After I got better, after having been ill for some years, I assumed that all I had to do was to get my life organized again and get rolling again. What I did not understand, until now, is that apart from the parts of my life that I was genuinely loving, I had no life to get back to. Almost everything I had built my life upon was in the process of undoing itself. My life was mostly built upon what I had been taught was good. Even in the years before I got sick, as I was rebuilding my life in a way I believed was my way, my thinking and feeling were still contaminated by my socialization. I had been conditioned so strongly that, on the intellectual and feeling level, I could not separate myself from it. So everything I did, even though at the time I firmly believed that I was making a conscious choice, was somehow influenced by what I was raised to believe and feel. Gaining consciousness is a process. It is how I became conscious. It probably is how the majority becomes conscious. I broke the bonds of my socialization by first becoming aware of the thoughts I had been programmed to think. Once I became mindful or the negative thoughts I was repeating day in day out, and decided to stop believing them, I became aware of the pain that is hidden behind those words, the emotions I had trained myself to feel and the ways in which I reacted in order not to feel the pain of rejection and neglect. Only after I let go of the pain that was inherent to my socialization, I could become conscious of the physical signals my body is sending me to inform me whether something is good for me or not.
Even though, I believe the process of becoming conscious follows the same stages for everyone. I do believe that all paths are different. We all have our own blind spots. I, for example, was taught to negate my own feelings, and my journey was somewhat complicated by the fact that my internal compass, that according to a lot of self-help book I had access to at all times, seemed to be missing. It now appears that it wasn’t missing, but that I did not have access to it either as it was buried beneath an incredible amount of debris. From where I am standing now, I believe that our bodies hold the key to our authentic selves. When we are exposed to a situation, person, object, question or statement, we have an instant preference. And even though we may not be conscious of that impulse, our bodies do reacts in that microsecond in which our original thought surfaces, right before it is overridden by conditioning and socialization. I am learning that this gut thinking is undiluted. Whereas we have been taught what to think and feel emotionally, our gut instinct is very pure.

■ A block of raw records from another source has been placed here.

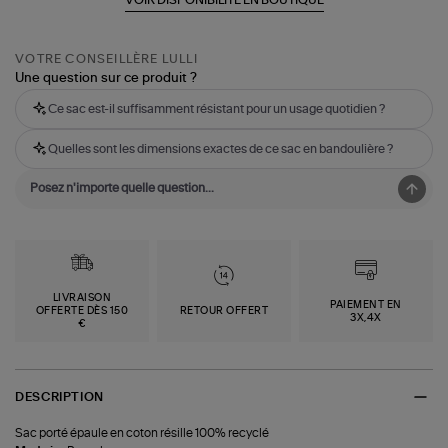
VOTRE CONSEILLÈRE LULLI
Une question sur ce produit ?
Ce sac est-il suffisamment résistant pour un usage quotidien ?
Quelles sont les dimensions exactes de ce sac en bandoulière ?
LIVRAISON
PAIEMENT EN
OFFERTE DÈS 150
RETOUR OFFERT
3X,4X
€
DESCRIPTION
Sac porté épaule en coton résille 100% recyclé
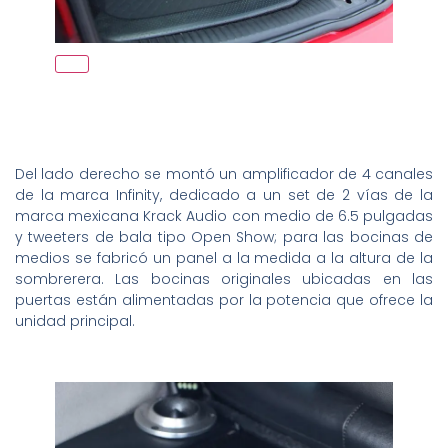
Del lado derecho se montó un amplificador de 4 canales
de la marca Infinity, dedicado a un set de 2 vías de la
marca mexicana Krack Audio con medio de 6.5 pulgadas
y tweeters de bala tipo Open Show; para las bocinas de
medios se fabricó un panel a la medida a la altura de la
sombrerera. Las bocinas originales ubicadas en las
puertas están alimentadas por la potencia que ofrece la
unidad principal.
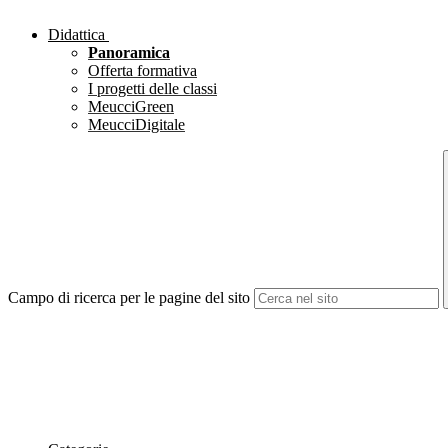
Didattica
Panoramica
Offerta formativa
I progetti delle classi
MeucciGreen
MeucciDigitale
Campo di ricerca per le pagine del sito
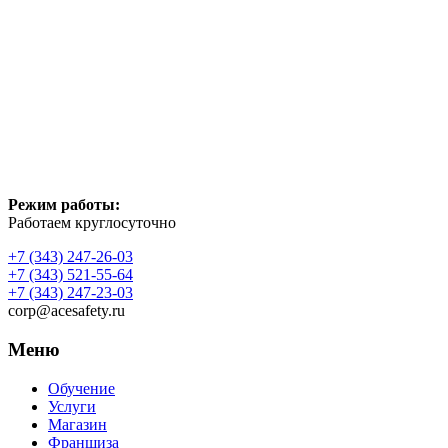
Режим работы:
Работаем круглосуточно
+7 (343) 247-26-03
+7 (343) 521-55-64
+7 (343) 247-23-03
corp@acesafety.ru
Меню
Обучение
Услуги
Магазин
Франшиза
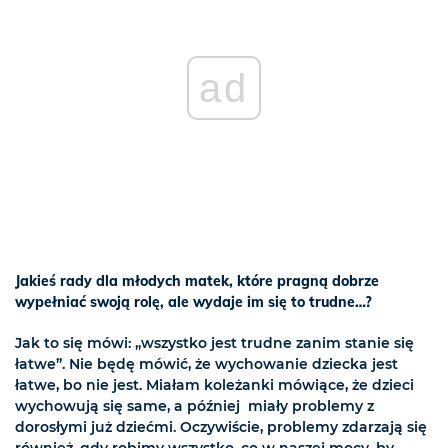
ad
Jakieś rady dla młodych matek, które pragną dobrze
wypełniać swoją rolę, ale wydaje im się to trudne…?
Jak to się mówi: „wszystko jest trudne zanim stanie się
łatwe”. Nie będę mówić, że wychowanie dziecka jest
łatwe, bo nie jest. Miałam koleżanki mówiące, że dzieci
wychowują się same, a później miały problemy z
dorosłymi już dziećmi. Oczywiście, problemy zdarzają się
również, gdy robimy wszystko, co w naszej mocy, by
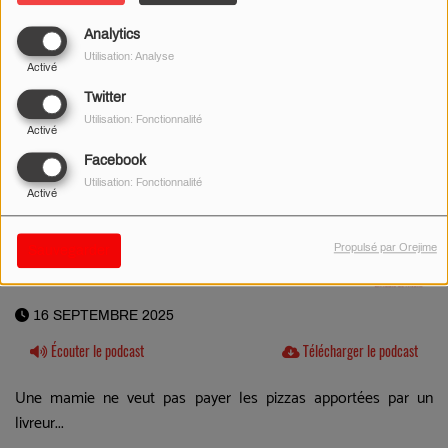
Analytics
Utilisation: Analyse
Activé
Twitter
Utilisation: Fonctionnalité
Activé
Facebook
Utilisation: Fonctionnalité
Activé
Propulsé par Orejime
Sauvegarder
16 SEPTEMBRE 2025
Écouter le podcast
Télécharger le podcast
Une mamie ne veut pas payer les pizzas apportées par un
livreur...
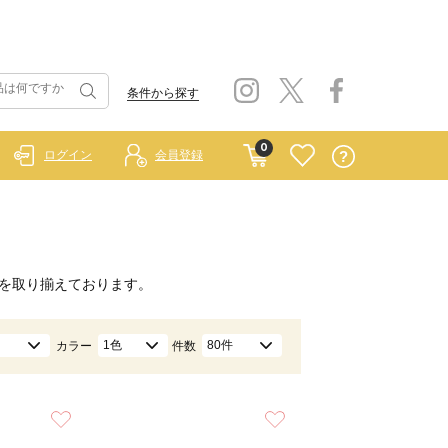
条件から探す
0
ログイン
会員登録
を取り揃えております。
1色
80件
カラー
件数
お気に入り
お気に入り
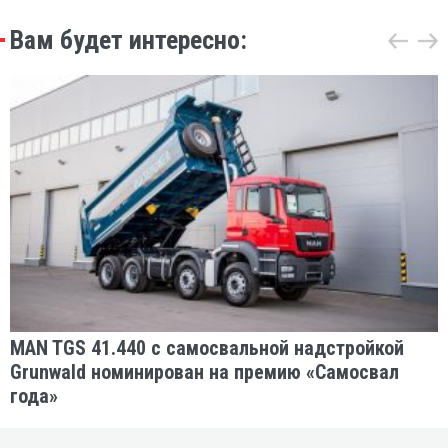
Вам будет интересно:
MAN TGS 41.440 с самосвальной надстройкой
Grunwald номинирован на премию «Самосвал
года»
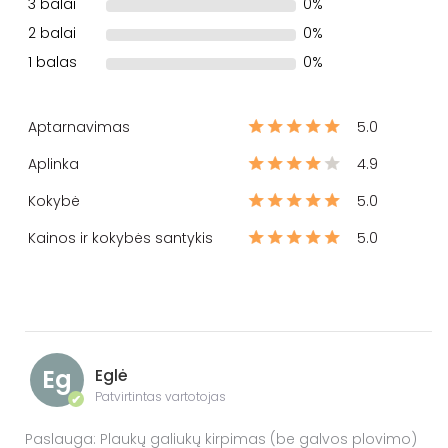
3 balai
0%
2 balai
0%
1 balas
0%
Aptarnavimas
5.0
Aplinka
4.9
Kokybė
5.0
Kainos ir kokybės santykis
5.0
Eg
Eglė
Patvirtintas vartotojas
✔
Paslauga: Plaukų galiukų kirpimas (be galvos plovimo)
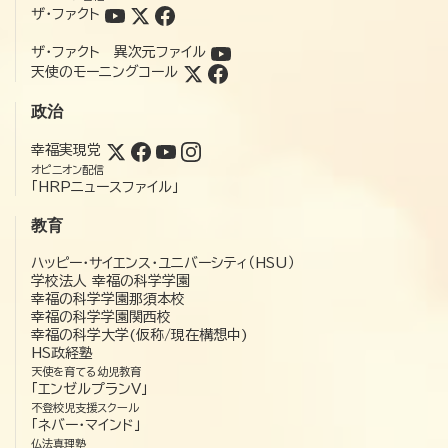
ザ・ファクト
ザ・ファクト 異次元ファイル
天使のモーニングコール
政治
幸福実現党
オピニオン配信
「HRPニュースファイル」
教育
ハッピー・サイエンス・ユニバーシティ（HSU）
学校法人 幸福の科学学園
幸福の科学学園那須本校
幸福の科学学園関西校
幸福の科学大学(仮称/現在構想中)
HS政経塾
天使を育てる幼児教育
「エンゼルプランV」
不登校児支援スクール
「ネバー・マインド」
仏法真理塾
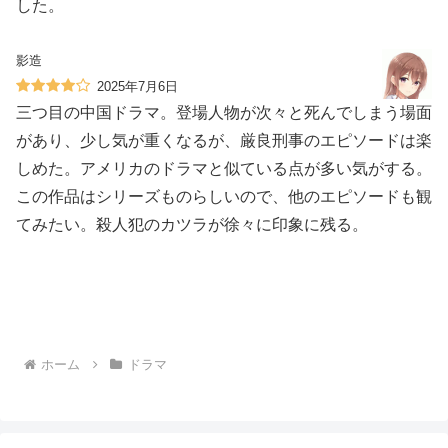
した。
影造
2025年7月6日
三つ目の中国ドラマ。登場人物が次々と死んでしまう場面
があり、少し気が重くなるが、厳良刑事のエピソードは楽
しめた。アメリカのドラマと似ている点が多い気がする。
この作品はシリーズものらしいので、他のエピソードも観
てみたい。殺人犯のカツラが徐々に印象に残る。
ホーム
ドラマ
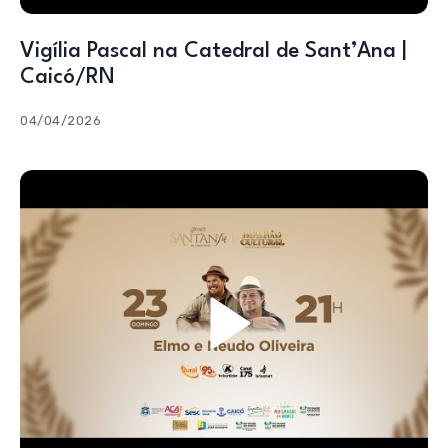
Vigília Pascal na Catedral de Sant’Ana |
Caicó/RN
04/04/2026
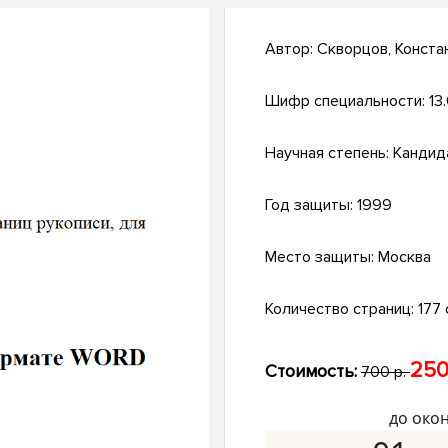
Автор:
Скворцов, Конста
Шифр специальности:
13
Научная степень:
Кандид
Год защиты:
1999
Место защиты:
Москва
Количество страниц:
177 
250
Стоимость:
700 р.
до око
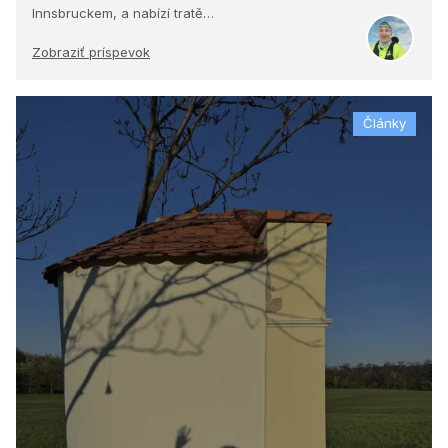
Innsbruckem, a nabízí tratě…
Zobraziť príspevok
Články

At the moment, I am training myself to stop and feel what is going on in my body before I respond. I am learning to feel differences in muscle tension, energy and temperature. Heightened muscle tension, a drop in energy and temperature feel off. Relaxed muscles, a slight rise in body temperature and a rise in energy feel good. That is all the interpretation I allow myself to do. Does this feel good or not? When my body signals are uncomfortable, even if I can’t tell why, I will react neutrally or not. When my body feels good, I will say yes to it, even if it doesn’t make sense. Or at least that is my intention. In real life, I am at the stage where I am aware of what I can do differently, but forget most of the time. Usually it is only afterwards, that I realize that I did not include my body in the decision-making. And that’s okay. The trick to easy learning is to focus on the good. So instead of getting angry and frustrated at not getting it ‘right’, I am proud of myself that I noticed it afterward. And when I actually do register what is going on in my body before I make a choice, then I celebrate, then I give myself a very big pat on the shoulder. Usually, it’s the small things that are the most impactful, like five minutes ago, when my leg signaled it needed movement and I actually got up and did something that required walking, or this morning when I was routinely putting oatmeal in a bowl and felt a slight drop in energy, stopped, thought about what I wanted, thought of greek yoghurt and felt a rise in energy. It’s in those seemingly insignificant choices that I am retraining myself to listen to my body, really listen to my body. I have decided my big dreams will have to wait just a bit longer. Until making choices that feel good has become second nature. You could compare it to driving. Before I get into a Formula 1 car and start in the Monaco Grand Prix, I first want to be very, very, very, very good at steering a Formula 1 car, and not just any Formula 1 car, but the one I will be racing in.